Huang Lei, Anastas Nicholas, Egeghy Peter, Vallero Daniel A, Jolliet Olivier, Bare Jane
School of Public Health, Department of Environmental Health Sciences, University of Michigan, 1415 Washington Heights, Ann Arbor, MI, 48109, USA.
National Risk Management Research Laboratory, US EPA Office of Research and Development, 5 Post Office Square, Boston, MA, 02109, USA.
Int J Life Cycle Assess. 2019 Jun 1;24(6):1009-1026. doi: 10.1007/s11367-018-1551-8.
There do not currently exist scientifically defensible ways to consistently characterize the human exposures (via various pathways) to near-field chemical emissions and associated health impacts during the use stage of building materials. The present paper thus intends to provide a roadmap which summarizes the current status and guides future development for integrating into LCA the chemical exposures and health impacts on various users of building materials, with a focus on building occupants.
We first review potential human health impacts associated with the substances in building materials and the methods used to mitigate these impacts, also identifying several of the most important online data resources. A brief overview of the necessary steps for characterizing use stage chemical exposures and health impacts for building materials is then provided.
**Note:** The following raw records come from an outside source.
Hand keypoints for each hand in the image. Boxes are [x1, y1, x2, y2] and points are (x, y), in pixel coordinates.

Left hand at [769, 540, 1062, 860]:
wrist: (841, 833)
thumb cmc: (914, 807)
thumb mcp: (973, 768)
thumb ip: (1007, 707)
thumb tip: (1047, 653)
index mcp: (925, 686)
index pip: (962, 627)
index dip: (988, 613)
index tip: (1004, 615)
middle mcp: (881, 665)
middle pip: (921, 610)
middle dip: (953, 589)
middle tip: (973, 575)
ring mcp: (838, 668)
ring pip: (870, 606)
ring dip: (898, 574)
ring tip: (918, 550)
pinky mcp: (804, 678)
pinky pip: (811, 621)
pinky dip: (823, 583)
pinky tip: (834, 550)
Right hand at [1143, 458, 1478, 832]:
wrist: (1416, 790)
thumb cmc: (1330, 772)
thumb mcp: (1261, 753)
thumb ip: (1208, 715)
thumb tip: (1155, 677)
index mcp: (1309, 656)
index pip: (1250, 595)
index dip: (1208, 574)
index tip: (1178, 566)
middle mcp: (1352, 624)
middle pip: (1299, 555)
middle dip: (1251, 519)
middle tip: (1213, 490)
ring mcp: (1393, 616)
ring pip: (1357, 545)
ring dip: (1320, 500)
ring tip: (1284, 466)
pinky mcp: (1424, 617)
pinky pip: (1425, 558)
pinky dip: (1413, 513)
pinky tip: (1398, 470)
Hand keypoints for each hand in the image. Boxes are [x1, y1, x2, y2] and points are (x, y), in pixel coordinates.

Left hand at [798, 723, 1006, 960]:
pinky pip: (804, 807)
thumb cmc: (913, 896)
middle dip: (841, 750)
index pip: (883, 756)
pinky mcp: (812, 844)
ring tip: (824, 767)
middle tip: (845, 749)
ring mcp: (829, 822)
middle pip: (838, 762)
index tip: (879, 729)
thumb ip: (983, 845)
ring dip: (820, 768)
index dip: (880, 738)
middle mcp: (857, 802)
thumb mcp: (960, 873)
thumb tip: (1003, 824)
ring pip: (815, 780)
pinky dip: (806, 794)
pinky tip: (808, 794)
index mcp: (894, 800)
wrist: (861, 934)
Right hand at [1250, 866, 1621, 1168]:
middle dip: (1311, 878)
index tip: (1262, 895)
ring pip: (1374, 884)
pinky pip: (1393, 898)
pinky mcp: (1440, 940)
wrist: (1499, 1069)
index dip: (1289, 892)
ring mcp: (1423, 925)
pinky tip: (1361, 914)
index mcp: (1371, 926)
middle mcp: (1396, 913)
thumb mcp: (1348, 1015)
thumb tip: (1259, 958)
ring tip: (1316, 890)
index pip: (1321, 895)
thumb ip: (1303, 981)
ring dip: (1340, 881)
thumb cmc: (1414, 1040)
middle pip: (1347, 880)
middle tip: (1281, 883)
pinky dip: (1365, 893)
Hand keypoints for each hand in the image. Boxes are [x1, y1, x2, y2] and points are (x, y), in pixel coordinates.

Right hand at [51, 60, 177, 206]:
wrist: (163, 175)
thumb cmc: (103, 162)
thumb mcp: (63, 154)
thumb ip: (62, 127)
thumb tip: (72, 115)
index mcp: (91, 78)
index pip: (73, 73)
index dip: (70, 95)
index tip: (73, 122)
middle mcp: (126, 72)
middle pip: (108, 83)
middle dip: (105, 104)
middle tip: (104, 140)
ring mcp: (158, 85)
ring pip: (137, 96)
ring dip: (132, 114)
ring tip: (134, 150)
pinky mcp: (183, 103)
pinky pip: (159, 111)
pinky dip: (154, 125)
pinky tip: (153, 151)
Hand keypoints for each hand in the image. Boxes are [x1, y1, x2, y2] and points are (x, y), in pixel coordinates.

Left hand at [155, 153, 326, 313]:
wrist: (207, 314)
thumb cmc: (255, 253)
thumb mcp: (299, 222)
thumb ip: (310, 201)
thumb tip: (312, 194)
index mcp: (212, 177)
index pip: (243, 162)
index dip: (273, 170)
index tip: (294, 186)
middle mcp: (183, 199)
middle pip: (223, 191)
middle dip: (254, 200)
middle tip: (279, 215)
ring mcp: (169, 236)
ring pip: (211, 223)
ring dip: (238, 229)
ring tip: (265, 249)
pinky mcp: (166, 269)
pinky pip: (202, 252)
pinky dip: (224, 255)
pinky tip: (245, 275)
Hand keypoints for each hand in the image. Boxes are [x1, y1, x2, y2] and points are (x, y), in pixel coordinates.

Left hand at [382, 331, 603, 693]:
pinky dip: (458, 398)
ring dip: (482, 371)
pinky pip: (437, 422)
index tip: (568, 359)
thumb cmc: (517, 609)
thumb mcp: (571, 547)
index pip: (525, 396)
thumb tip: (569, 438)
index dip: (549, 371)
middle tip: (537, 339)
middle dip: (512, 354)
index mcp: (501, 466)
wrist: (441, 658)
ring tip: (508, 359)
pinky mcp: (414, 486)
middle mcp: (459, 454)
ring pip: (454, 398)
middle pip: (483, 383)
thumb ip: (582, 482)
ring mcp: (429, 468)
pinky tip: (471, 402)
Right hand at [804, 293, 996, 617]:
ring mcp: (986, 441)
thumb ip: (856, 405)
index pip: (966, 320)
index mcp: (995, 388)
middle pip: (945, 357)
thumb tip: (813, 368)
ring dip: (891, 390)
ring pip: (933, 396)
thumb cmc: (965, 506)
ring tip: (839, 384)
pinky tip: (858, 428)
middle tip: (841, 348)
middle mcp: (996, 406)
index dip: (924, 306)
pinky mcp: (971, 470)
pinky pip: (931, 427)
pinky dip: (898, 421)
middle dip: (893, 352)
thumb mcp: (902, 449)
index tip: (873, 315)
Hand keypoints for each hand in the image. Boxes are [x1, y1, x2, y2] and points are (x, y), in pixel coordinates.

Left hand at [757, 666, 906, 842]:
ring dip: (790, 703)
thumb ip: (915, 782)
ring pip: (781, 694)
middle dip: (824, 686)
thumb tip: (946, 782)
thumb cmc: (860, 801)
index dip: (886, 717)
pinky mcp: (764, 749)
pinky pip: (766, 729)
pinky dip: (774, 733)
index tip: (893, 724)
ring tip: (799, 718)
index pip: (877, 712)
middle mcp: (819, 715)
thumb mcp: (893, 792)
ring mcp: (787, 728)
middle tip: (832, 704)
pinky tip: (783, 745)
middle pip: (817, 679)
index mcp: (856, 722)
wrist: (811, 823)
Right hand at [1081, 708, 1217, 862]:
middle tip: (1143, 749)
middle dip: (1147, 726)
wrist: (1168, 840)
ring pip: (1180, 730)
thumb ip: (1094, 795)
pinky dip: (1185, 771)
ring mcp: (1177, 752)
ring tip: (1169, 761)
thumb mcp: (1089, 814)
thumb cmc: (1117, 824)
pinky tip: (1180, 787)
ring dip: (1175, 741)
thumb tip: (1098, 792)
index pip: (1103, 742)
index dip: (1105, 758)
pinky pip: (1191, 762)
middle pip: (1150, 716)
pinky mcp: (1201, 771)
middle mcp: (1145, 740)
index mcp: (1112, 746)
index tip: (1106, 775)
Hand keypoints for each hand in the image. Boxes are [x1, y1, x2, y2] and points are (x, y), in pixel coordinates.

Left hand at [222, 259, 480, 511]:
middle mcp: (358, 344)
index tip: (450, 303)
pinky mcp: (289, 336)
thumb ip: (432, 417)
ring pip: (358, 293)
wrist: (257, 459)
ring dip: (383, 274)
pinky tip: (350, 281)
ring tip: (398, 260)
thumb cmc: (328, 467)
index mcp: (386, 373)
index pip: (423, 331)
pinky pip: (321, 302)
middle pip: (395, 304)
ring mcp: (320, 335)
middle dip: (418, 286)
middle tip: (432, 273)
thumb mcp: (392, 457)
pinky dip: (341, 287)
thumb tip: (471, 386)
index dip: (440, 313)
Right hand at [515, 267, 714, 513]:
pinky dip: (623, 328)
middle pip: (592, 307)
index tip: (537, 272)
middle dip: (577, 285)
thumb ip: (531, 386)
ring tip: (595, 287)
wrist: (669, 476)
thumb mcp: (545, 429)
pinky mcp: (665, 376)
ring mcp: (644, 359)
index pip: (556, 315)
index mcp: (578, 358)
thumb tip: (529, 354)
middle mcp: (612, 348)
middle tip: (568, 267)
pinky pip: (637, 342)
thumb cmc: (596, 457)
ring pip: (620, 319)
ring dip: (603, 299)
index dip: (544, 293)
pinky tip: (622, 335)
Finally, we propose a systematic approach to integrate the use stage exposures and health impacts into building material LCA and describe its components, and then present a case study illustrating the application of the proposed approach to two representative chemicals: formaldehyde and methylene diphenyl diisocyanate (MDI) in particleboard products.
Our proposed approach builds on the coupled near-field and far-field framework proposed by Fantke et al. (Environ Int 94:508-518, 2016), which is based on the product intake fraction (PiF) metric proposed by Jolliet et al. (Environ Sci Technol 49:8924-8931, 2015), The proposed approach consists of three major components: characterization of product usage and chemical content, human exposures, and toxicity, for which available methods and data sources are reviewed and research gaps are identified. The case study illustrates the difference in dominant exposure pathways between formaldehyde and MDI and also highlights the impact of timing and use duration (e.g., the initial 50 days of the use stage vs. the remaining 15 years) on the exposures and health impacts for the building occupants.
The proposed approach thus provides the methodological basis for integrating into LCA the human health impacts associated with chemical exposures during the use stage of building materials. Data and modeling gaps which currently prohibit the application of the proposed systematic approach are discussed, including the need for chemical composition data, exposure models, and toxicity data. Research areas that are not currently focused on are also discussed, such as worker exposures and complex materials. Finally, future directions for integrating the use stage impacts of building materials into decision making in a tiered approach are discussed.
目前不存在科学上可辩护的方法来持续表征在建筑材料使用阶段人类通过各种途径接触近场化学排放物的情况以及相关的健康影响。因此,本文旨在提供一个路线图,总结当前状况并指导未来发展,以便将建筑材料对各类使用者(重点是建筑居住者)的化学暴露和健康影响纳入生命周期评估(LCA)。
我们首先回顾与建筑材料中的物质相关的潜在人类健康影响以及用于减轻这些影响的方法,还识别了几个最重要的在线数据资源。然后简要概述表征建筑材料使用阶段化学暴露和健康影响所需的步骤。最后,我们提出一种系统方法,将使用阶段的暴露和健康影响纳入建筑材料生命周期评估,并描述其组成部分,接着给出一个案例研究,说明所提出的方法在刨花板产品中两种代表性化学品(甲醛和二苯基甲烷二异氰酸酯(MDI))上的应用。
我们提出的方法基于Fantke等人(《环境国际》94:508 - 518,2016年)提出的近场和远场耦合框架,该框架基于Jolliet等人(《环境科学与技术》49:8924 - 8931,2015年)提出的产品摄入分数(PiF)指标。所提出的方法包括三个主要组成部分:产品使用和化学成分表征、人类暴露以及毒性,针对这些部分回顾了可用方法和数据来源并识别了研究差距。案例研究说明了甲醛和MDI之间主要暴露途径的差异,还突出了时间和使用持续时间(例如使用阶段的最初50天与剩余15年)对建筑居住者暴露和健康影响的作用。
因此,所提出的方法为将建筑材料使用阶段与化学暴露相关的人类健康影响纳入生命周期评估提供了方法学基础。讨论了目前阻碍应用所提出的系统方法的数据和建模差距,包括对化学成分数据、暴露模型和毒性数据的需求。还讨论了当前未重点关注的研究领域,如工人暴露和复杂材料。最后,讨论了将建筑材料使用阶段影响纳入分层决策的未来方向。